─── Extrait de page
Quand l’environnement stresse
Paolo Cherubini est Senior Scientist de dynamique forestière et de science dendrologique à l’Institut fédéral de recherches sur la forêt, la neige et le paysage WSL à Birmensdorf près de Zurich. Il a étudié les sciences forestières à Florence et obtenu son doctorat à l’Institut de botanique de l’Université de Bâle. Ses recherches portent sur les processus clés de la croissance des arbres et sur les effets du stress environnemental sur la physiologie des arbres.
Il préfère parcourir la littérature

Le récit des voyages du chercheur expérimenté de l’Institut fédéral de recherches sur la forêt, la neige et le paysage WSL le montre clairement: il n’a rien d’un Indiana Jones. Agé de 57 ans, il ne se sent pas à l’aise dans la nature, mais dans la littérature. Sa forêt à lui est faite des feuilles qui s’empilent sur son bureau à Birmensdorf. Pendant vingt ans, Paolo Cherubini a été rédacteur en chef de la revue spécialisée Dendrochronologia et a publié près de 300 articles scientifiques. Toutes ces contributions se trouvent ici, à côté des photos imprimées d’étudiants et de sa famille. Car Paolo Cherubini n’est pas seulement passionné de dendrologie, la datation des cernes des arbres. C’est aussi un homme sociable qui entretient des amitiés tout autour du globe, aime faire la fête et savourer une pleine assiette de risotto crémeux.
──────
§ **Liste des tâches**:
1 - D'après l'extrait sur Paolo Cherubini, répondez aux questions suivantes.
(a) Dans quelle ville a-t-il étudié les sciences forestières ?
(b) Pendant combien d'années a-t-il été rédacteur en chef de la revue Dendrochronologia ?
(c) Combien d'articles scientifiques a-t-il publiés environ ?
2 - Dans l'extrait sur Paolo Cherubini, recopiez le passage qui s'ouvre sur les mots contenant « Le récit des » et se clôt sur « de risotto crémeux. », en substituant « directeur de publication » à « rédacteur en chef ».
3 - Résumez l'extrait sur Paolo Cherubini en deux phrases.
─── Données fournies
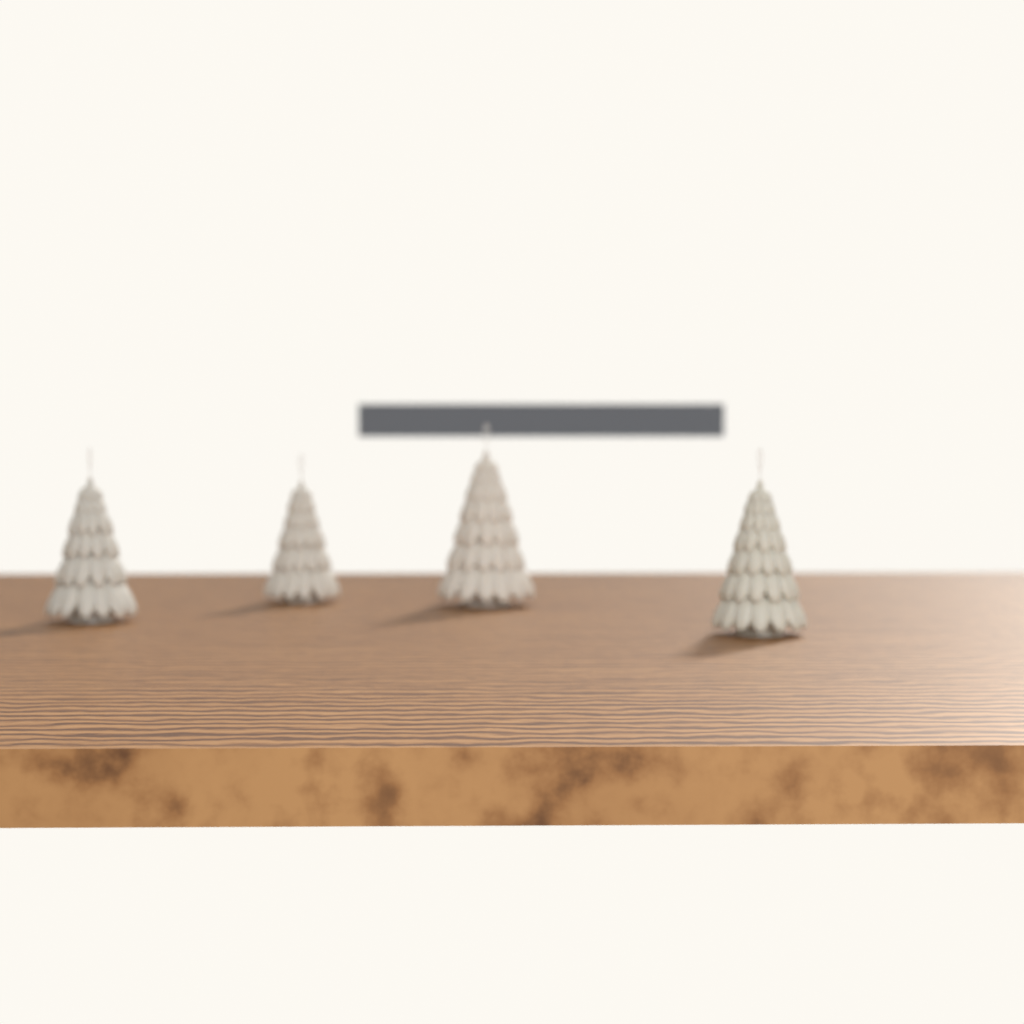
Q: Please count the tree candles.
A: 4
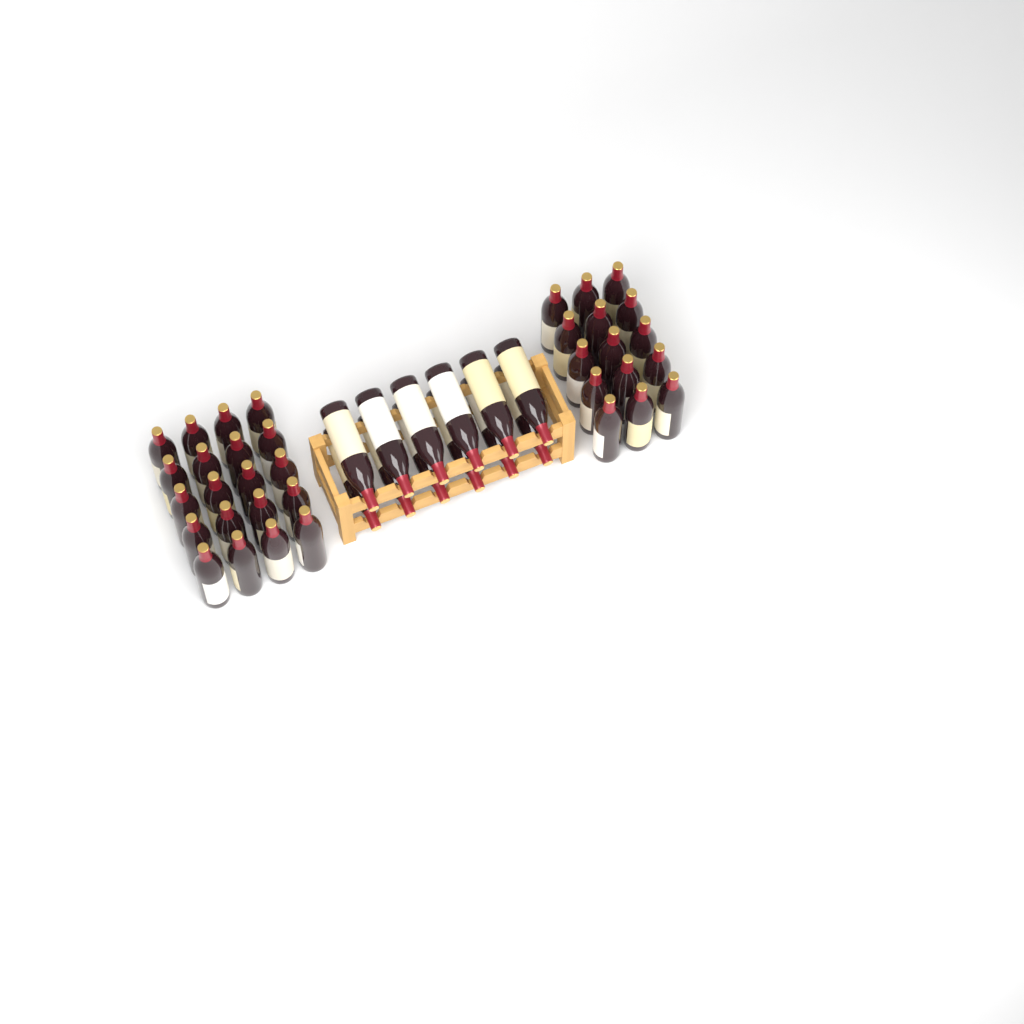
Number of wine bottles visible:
──────
§ **Réponses par tâche**:
1 -
(a) À Florence.
(b) Pendant vingt ans.
(c) Près de 300.

2 -
Le récit des voyages du chercheur expérimenté de l’Institut fédéral de recherches sur la forêt, la neige et le paysage WSL le montre clairement: il n’a rien d’un Indiana Jones. Agé de 57 ans, il ne se sent pas à l’aise dans la nature, mais dans la littérature. Sa forêt à lui est faite des feuilles qui s’empilent sur son bureau à Birmensdorf. Pendant vingt ans, Paolo Cherubini a été directeur de publication de la revue spécialisée Dendrochronologia et a publié près de 300 articles scientifiques. Toutes ces contributions se trouvent ici, à côté des photos imprimées d’étudiants et de sa famille. Car Paolo Cherubini n’est pas seulement passionné de dendrologie, la datation des cernes des arbres. C’est aussi un homme sociable qui entretient des amitiés tout autour du globe, aime faire la fête et savourer une pleine assiette de risotto crémeux.

3 - Paolo Cherubini est Senior Scientist au WSL à Birmensdorf, où ses recherches portent sur la croissance des arbres et sur les effets du stress environnemental sur leur physiologie. Plus à l'aise dans la littérature que dans la nature, il a été pendant vingt ans rédacteur en chef de la revue Dendrochronologia, a publié près de 300 articles scientifiques et entretient des amitiés tout autour du globe.